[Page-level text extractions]
- - - - -

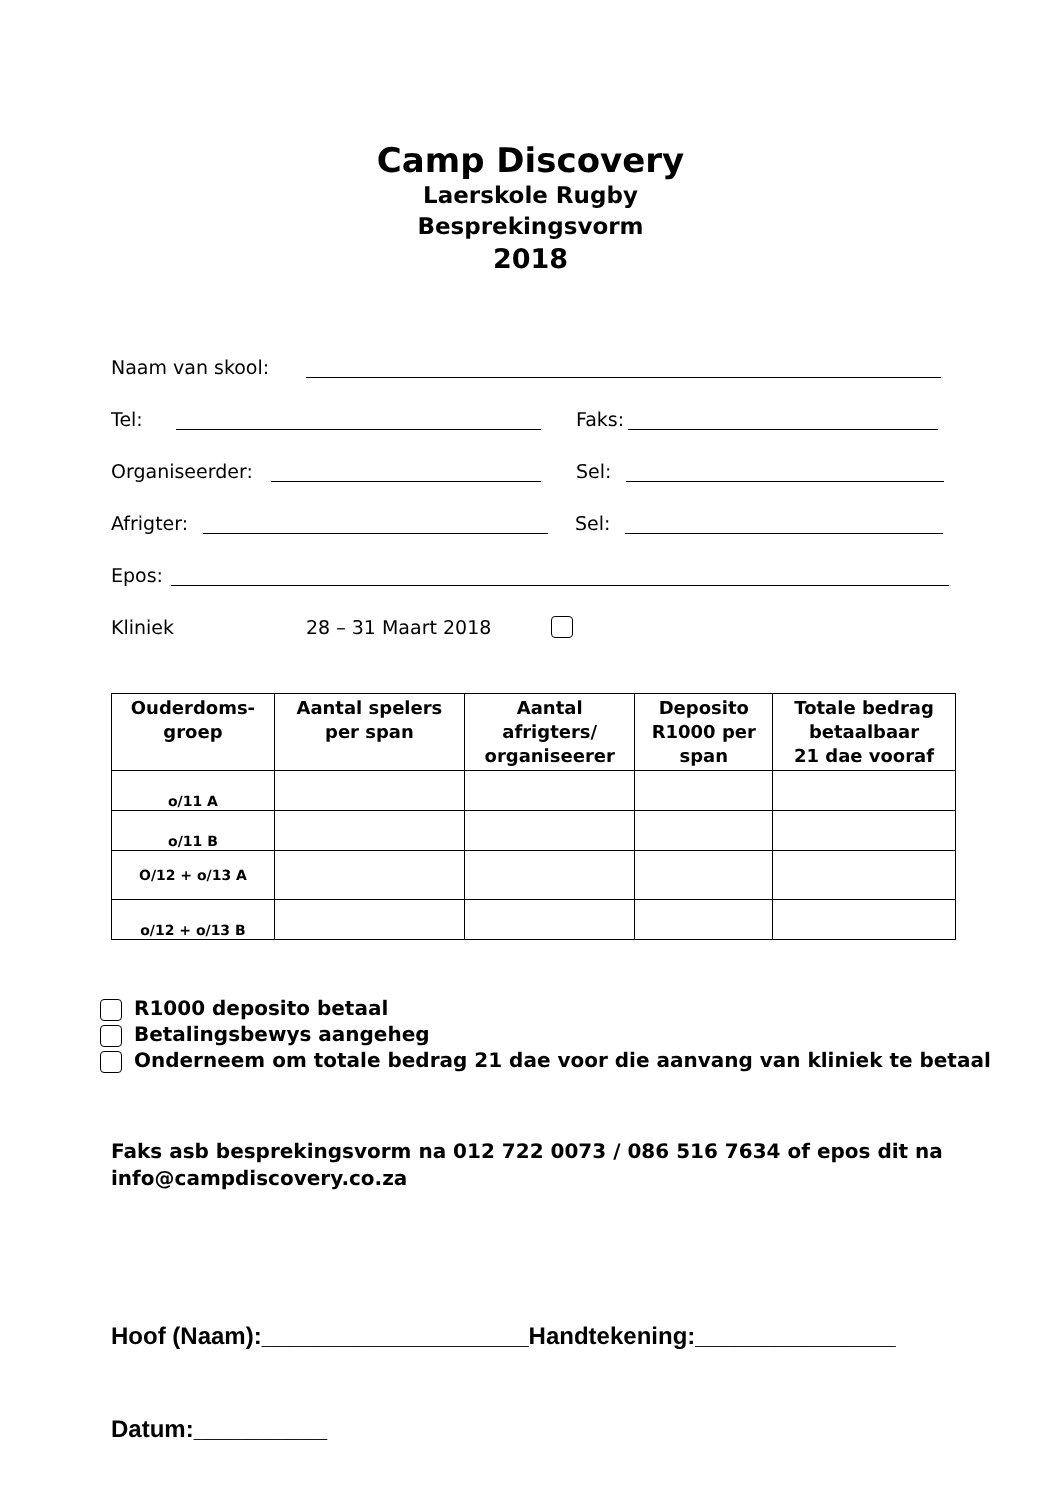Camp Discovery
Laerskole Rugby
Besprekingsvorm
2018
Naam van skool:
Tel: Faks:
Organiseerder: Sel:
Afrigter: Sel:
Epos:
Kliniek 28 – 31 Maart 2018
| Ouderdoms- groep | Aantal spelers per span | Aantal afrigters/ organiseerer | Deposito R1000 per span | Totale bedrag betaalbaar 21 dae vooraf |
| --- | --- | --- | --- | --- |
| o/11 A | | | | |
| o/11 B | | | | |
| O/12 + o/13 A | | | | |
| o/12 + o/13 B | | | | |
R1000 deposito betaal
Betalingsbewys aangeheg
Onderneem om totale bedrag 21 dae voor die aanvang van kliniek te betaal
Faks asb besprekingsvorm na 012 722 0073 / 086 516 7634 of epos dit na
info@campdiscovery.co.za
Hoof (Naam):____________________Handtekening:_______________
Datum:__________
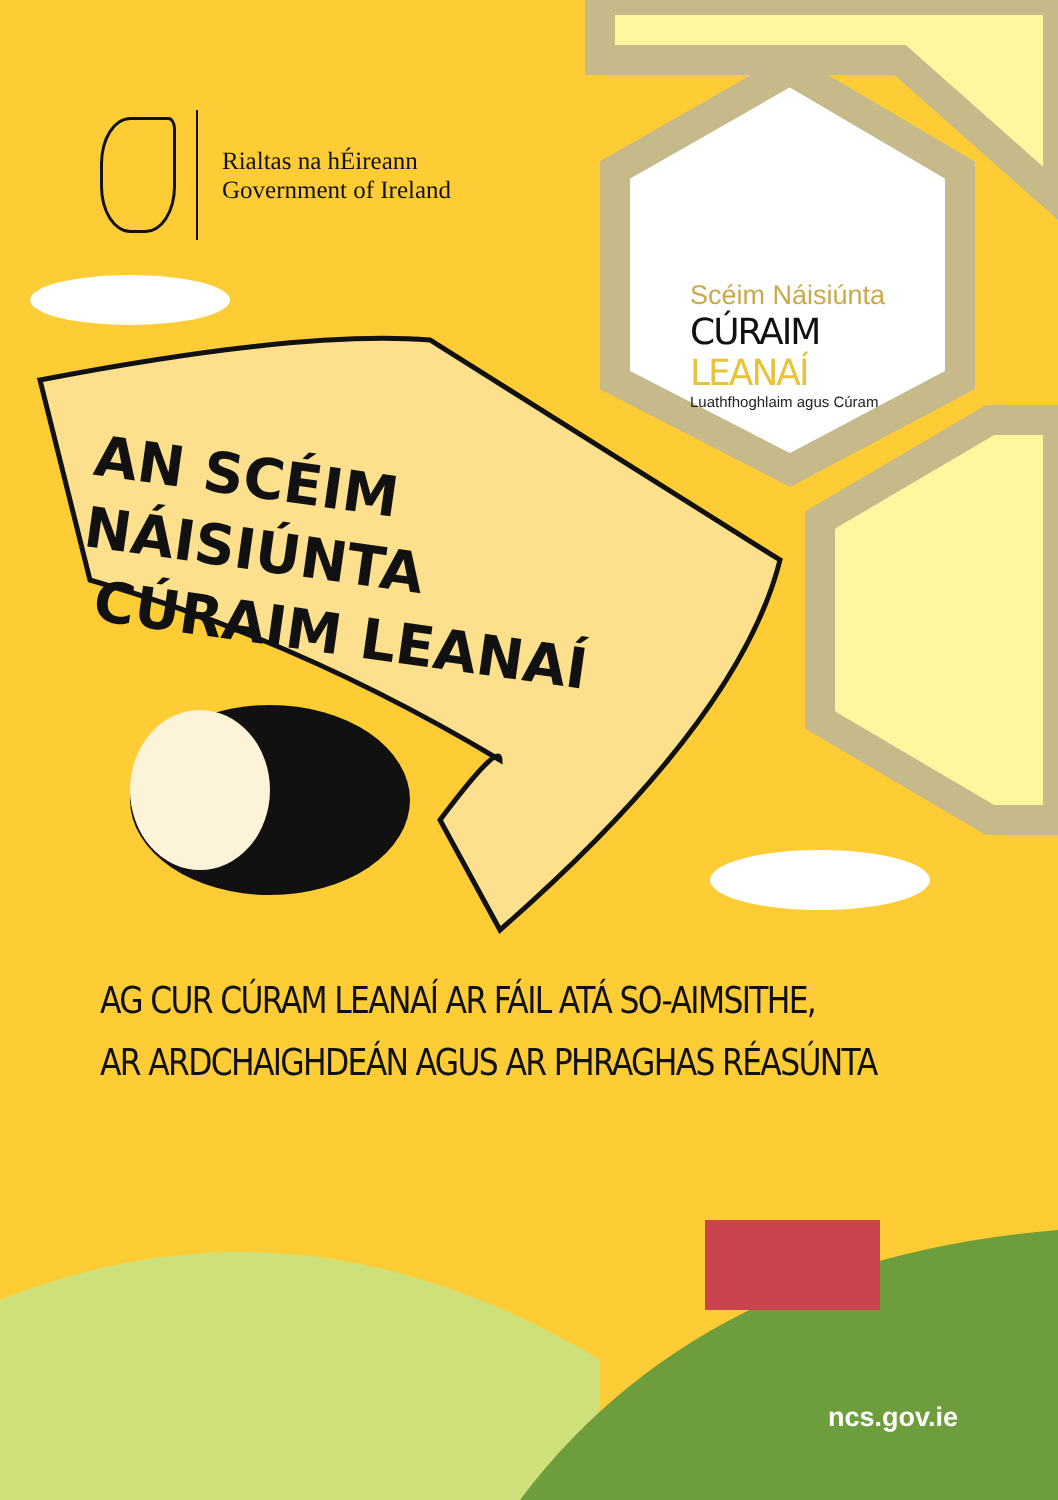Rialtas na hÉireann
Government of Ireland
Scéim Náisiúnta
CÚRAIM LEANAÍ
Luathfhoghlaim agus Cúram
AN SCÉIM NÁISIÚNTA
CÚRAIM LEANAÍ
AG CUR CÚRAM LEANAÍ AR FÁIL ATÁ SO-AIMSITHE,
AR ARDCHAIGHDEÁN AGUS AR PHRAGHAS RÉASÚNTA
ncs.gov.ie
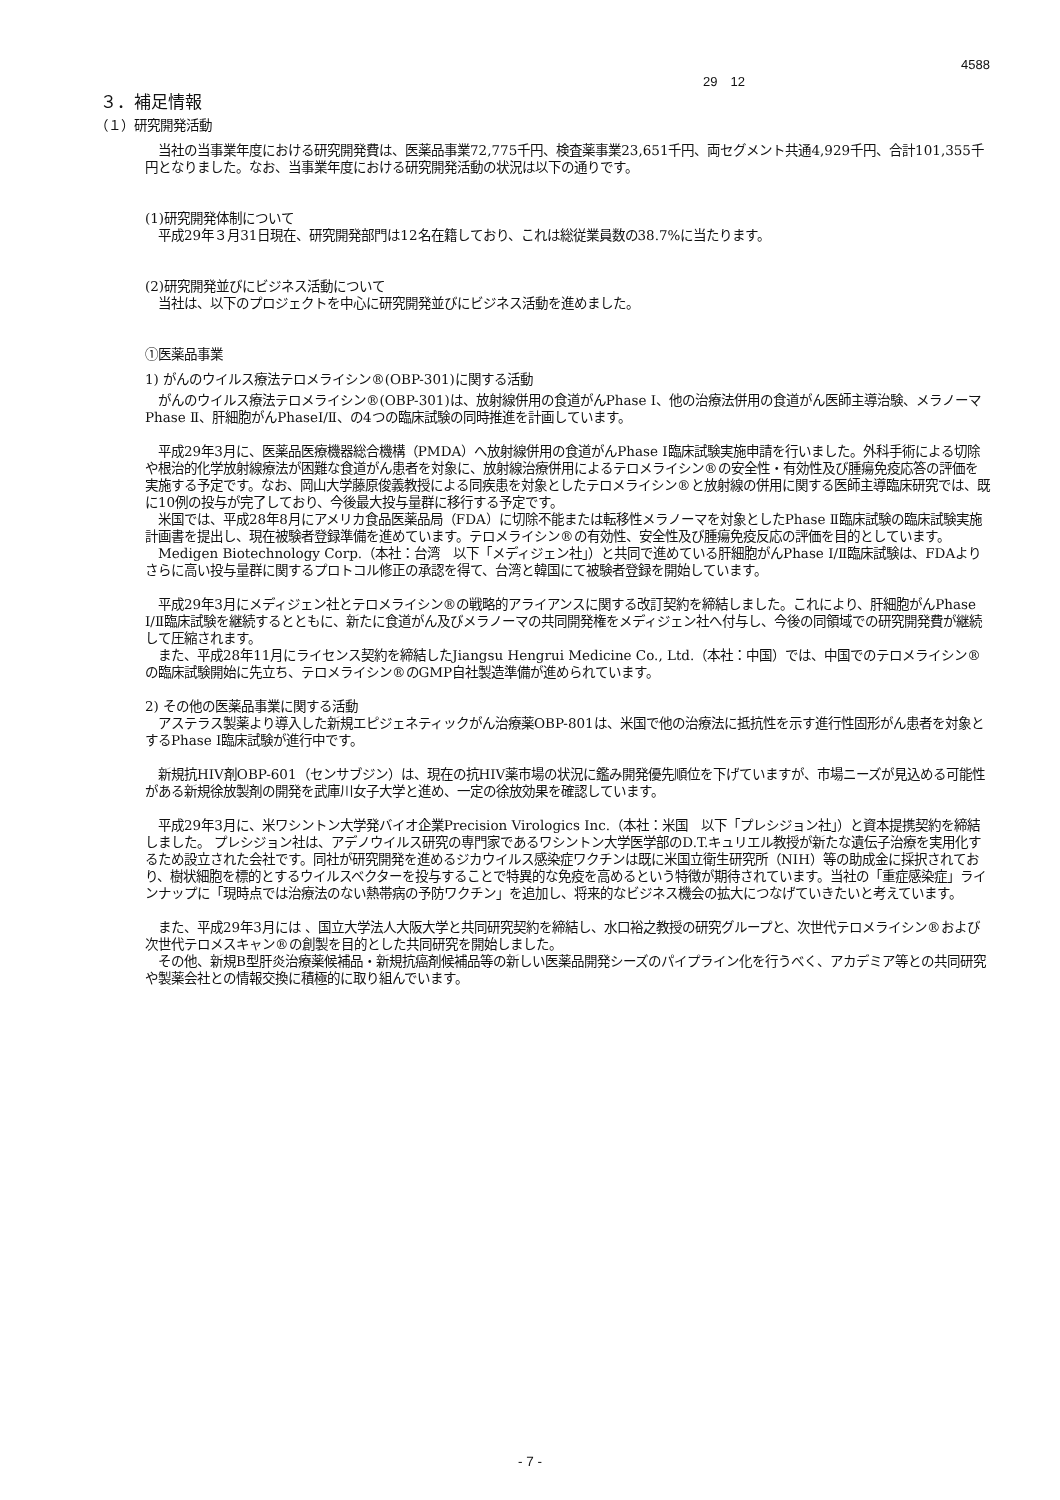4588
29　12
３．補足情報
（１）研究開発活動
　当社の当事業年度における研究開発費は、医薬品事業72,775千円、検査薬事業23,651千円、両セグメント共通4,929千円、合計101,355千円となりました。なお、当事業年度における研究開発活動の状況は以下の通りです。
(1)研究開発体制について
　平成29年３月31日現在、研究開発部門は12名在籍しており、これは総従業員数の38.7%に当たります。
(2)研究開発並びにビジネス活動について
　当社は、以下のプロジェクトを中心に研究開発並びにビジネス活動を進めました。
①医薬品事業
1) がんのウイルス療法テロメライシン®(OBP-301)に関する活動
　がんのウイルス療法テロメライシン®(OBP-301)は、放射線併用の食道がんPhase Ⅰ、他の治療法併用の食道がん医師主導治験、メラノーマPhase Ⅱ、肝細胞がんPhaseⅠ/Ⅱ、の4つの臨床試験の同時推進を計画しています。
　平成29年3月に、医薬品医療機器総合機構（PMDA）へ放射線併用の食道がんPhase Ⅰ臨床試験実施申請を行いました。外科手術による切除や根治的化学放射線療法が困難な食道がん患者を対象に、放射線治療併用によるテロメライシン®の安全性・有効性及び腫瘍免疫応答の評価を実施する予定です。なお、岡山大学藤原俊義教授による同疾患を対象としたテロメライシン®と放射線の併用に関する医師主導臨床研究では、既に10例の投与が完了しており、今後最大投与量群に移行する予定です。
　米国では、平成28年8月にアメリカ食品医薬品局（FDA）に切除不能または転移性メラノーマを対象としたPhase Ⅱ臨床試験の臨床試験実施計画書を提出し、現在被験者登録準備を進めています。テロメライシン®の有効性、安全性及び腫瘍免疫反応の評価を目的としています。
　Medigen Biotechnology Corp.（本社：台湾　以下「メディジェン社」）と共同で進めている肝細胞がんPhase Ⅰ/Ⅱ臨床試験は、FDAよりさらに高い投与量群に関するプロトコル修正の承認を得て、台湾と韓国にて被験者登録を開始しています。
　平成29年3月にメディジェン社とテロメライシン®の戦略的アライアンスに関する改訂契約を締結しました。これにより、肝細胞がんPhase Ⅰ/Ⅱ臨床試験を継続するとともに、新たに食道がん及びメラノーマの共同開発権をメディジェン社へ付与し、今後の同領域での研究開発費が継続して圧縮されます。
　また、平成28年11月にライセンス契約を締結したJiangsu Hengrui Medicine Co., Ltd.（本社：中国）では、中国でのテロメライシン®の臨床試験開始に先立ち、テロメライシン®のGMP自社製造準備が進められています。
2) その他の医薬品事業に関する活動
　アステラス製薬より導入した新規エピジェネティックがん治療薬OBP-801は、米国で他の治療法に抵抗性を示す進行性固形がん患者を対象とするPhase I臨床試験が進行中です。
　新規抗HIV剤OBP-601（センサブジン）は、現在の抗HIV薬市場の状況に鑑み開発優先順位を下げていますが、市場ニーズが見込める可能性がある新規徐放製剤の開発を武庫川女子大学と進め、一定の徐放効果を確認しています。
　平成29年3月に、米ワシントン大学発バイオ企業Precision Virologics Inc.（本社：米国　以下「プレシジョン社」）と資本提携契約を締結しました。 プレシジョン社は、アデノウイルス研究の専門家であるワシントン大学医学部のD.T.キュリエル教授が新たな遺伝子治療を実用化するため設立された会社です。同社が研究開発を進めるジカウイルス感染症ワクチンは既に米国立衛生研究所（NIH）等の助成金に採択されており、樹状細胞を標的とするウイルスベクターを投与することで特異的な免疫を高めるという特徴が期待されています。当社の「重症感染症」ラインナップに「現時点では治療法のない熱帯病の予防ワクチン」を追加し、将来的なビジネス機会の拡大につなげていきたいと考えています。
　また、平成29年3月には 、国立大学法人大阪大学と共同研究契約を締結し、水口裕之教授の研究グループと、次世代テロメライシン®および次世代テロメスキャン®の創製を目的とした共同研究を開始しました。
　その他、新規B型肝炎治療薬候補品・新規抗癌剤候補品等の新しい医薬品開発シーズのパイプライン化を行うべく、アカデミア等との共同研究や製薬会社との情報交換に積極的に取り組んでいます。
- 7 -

- - - - -

§ **Job**
Output only the lines from the one that contains "また、平成29年3月には 、" through the final line of the records, exactly as given.

§ **Expected answer**
　また、平成29年3月には 、国立大学法人大阪大学と共同研究契約を締結し、水口裕之教授の研究グループと、次世代テロメライシン®および次世代テロメスキャン®の創製を目的とした共同研究を開始しました。
　その他、新規B型肝炎治療薬候補品・新規抗癌剤候補品等の新しい医薬品開発シーズのパイプライン化を行うべく、アカデミア等との共同研究や製薬会社との情報交換に積極的に取り組んでいます。
- 7 -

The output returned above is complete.